Instructions for the task: Copy the lines below exactly, starting at the line that contains "Contáctanos para alquilar tu" and stopping after the last line, and include no other lines.

Collected data:
-- Opening Marker --
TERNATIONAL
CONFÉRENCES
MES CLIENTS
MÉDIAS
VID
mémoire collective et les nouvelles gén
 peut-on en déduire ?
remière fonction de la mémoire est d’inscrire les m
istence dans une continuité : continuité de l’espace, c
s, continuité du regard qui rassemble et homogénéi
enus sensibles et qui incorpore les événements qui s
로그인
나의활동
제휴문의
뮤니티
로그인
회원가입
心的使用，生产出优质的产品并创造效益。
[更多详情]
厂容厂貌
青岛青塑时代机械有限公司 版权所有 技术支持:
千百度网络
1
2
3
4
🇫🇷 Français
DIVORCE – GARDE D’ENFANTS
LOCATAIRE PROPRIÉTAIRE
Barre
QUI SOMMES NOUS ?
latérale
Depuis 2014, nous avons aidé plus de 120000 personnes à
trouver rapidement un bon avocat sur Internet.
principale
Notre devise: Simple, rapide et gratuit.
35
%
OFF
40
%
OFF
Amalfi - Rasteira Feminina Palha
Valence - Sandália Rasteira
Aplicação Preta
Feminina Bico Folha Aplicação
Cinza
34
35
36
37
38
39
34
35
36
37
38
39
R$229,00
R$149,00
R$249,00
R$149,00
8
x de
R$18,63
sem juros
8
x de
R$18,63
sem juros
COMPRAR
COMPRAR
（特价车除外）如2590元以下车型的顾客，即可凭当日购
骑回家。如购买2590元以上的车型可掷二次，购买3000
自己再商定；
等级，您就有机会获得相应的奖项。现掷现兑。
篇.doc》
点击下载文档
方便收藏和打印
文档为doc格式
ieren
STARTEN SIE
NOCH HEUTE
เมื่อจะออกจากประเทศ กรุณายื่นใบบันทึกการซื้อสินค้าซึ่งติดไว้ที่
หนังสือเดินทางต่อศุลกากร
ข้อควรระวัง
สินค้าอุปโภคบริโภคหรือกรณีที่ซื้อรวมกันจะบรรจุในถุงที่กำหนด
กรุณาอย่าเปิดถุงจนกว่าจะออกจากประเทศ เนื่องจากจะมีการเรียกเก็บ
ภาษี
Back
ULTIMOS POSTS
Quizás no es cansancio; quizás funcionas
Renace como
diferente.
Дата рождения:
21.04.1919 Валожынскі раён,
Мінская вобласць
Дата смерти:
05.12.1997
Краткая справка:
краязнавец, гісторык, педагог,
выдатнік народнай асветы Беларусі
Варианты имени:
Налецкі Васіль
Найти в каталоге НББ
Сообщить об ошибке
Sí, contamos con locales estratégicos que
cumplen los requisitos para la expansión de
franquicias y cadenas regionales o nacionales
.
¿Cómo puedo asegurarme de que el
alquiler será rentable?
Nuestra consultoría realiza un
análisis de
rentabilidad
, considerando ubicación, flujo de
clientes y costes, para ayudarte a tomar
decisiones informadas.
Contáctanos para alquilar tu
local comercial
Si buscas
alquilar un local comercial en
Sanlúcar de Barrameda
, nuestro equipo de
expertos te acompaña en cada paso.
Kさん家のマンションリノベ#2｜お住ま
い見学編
-- Closing Marker --
The completed task:
Contáctanos para alquilar tu
local comercial
Si buscas
alquilar un local comercial en
Sanlúcar de Barrameda
, nuestro equipo de
expertos te acompaña en cada paso.
Kさん家のマンションリノベ#2｜お住ま
い見学編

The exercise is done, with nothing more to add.